CAUSES POSSIBLES DES DOULEURS APRÈS PROTHÈSES DE HANCHES

    Les prothèses totales de hanches ont bouleversé le traitement de l’arthrose de la hanche et ont permis aux arthrosiques voués à une impotence majeure de mener une vie presque normale. Les malades et les médecins ont l’habitude de résultats brillants mais comme tout traitement chirurgical, des complications sont possibles.
La luxation de hanche (de 1 à 2 % des cas)
    Elle est favorisée par des mouvements inappropriés. Si elle est répétée, il s’agit alors d’un défaut de positionnement de cette prothèse et une réintervention est utile.
L'infection de la prothèse (2% des cas)
    C’est la complication la plus grave ; elle est soit précoce, au décours de l’intervention, soit tardive et favorisée par dune infection (abcès dentaire, infection urinaire sévère…).Elle se manifeste par des douleurs d’abord mécaniques, puis constantes, associées à un syndrome inflammatoire (VS et CRP élevées).
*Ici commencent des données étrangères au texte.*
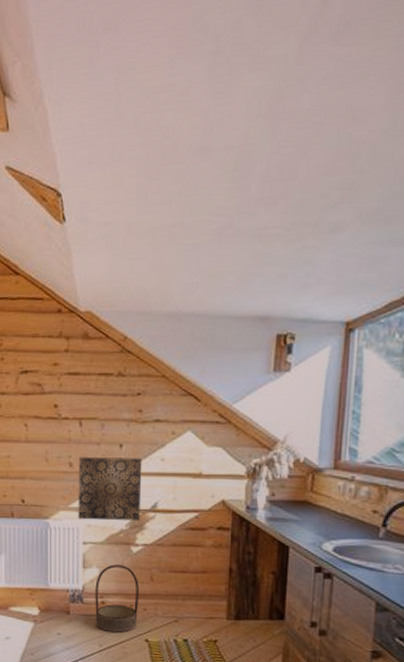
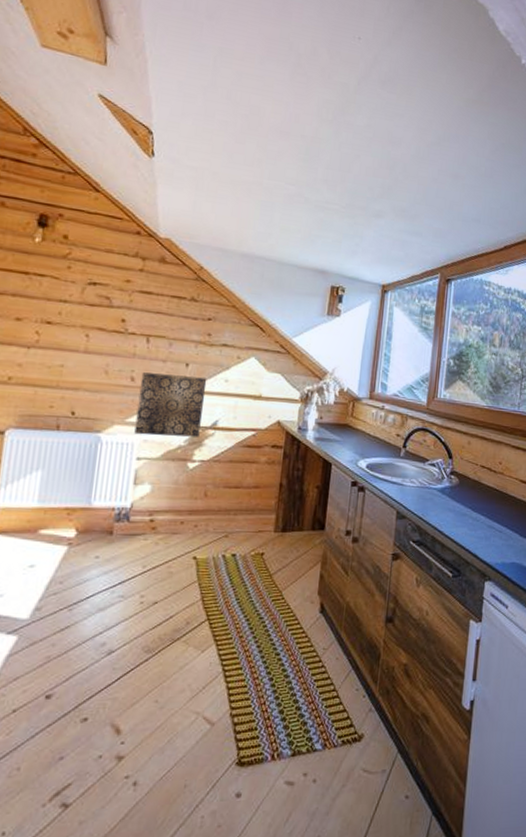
basket: present [95,564,140,633] -> none [141,481,193,551]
Dans la plupart des cas, il faut enlever la prothèse, traiter le malade plusieurs mois par antibiothérapie, dont les six premières semaines par voie veineuse.Le pronostic est meilleur actuellement grâce aux progrès chirurgicaux, à la rééducation précoce et à l’efficacité des nouveaux antibiotiques.
Les ossifications périprothétiques.
    Elles se voient de moins en moins fréquemment grâce à une meilleure technique chirurgicale et la prévention par les AINS ou encore, selon de rares auteurs, à la radiothérapie.

    Elles se voient essentiellement chez les hommes à surpoids, atteints d’une hyperostose vertébrale. Elles entraînent une douleur et une raideur de l’articulation opérée.

Le descellement
    C’est la complication la plus fréquente. Elle est favorisée par l’excès d’utilisation de la prothèse (sport inadapté, activité physique trop importante).

    Il est surtout localisée au cotyle et justifie une réintervention ; une greffe osseuse est souvent nécessaire pour consolider le cotyle.

    Parfois, le descellement est lié à l’existence d’une granulome par réaction aux débris de la prothèse, métalliques ou polystyrène ou ciment. Les pertes de substance sont alors importantes et une nouvelle prothèse doit être posée rapidement.

La bursite du psoas (complication rare)
    Le muscle psoas cravate en avant l’articulation coxo-fémorale ; en cas de débord de la prothèse ou d’excès de ciment, il peut y avoir un conflit entre le muscle et la prothèse, avec une douleur à la flexion-extension.Son traitement est difficile : soit infiltration, soit nécessité de modifier chirurgicalement la position du cotyle
Après trochantérotomie
    Certains chirurgiens utilisent comme voie d’abord dans la hanche une trochantérotomie ; celle-ci nécessite un cerclage métallique et les fils trochantériens peuvent céder précocement et entraîner une pseudarthrose du grand trochanter
    La PTH est une intervention très thrombogène
    La prévention par anticoagulants est indispensable avec un risque d’embolie pulmonaire. Le traitement anticoagulant devrait être poursuivi un mois au minimum associé à des bas de contention. Cette intervention est réalisée sur des sujets âgés avec fréquemment une hypertension artérielle et une insuffisance coronarienne. La décompensation d ces pathologies est fréquente, d’autant plus qu’il s’agit de malades anémiés, malgré les autotransfusions.

    Enfin, il s’agit de malades polymédicamentés ; il faudra se méfier des associations médicamenteuses dans les suites opératoires.

La durée de vie de la prothèse
    Un problème fondamental est la durée de la prothèse qui, classiquement, " dure " environ quinze ans. Cette notion est plutôt théorique et dépend de l’usage que le patient va faire de sa prothèse. Une prothèse totale de la hanche est faite pour avoir une hanche non douloureuse et mener une vie personnelle et sociale normale. Le bon sens conseille d’éviter les activités physiques et sportives non adaptées ou importantes. Bien heureusement, dans plus de 80 % des cas, les résultats sont bons ou excellents.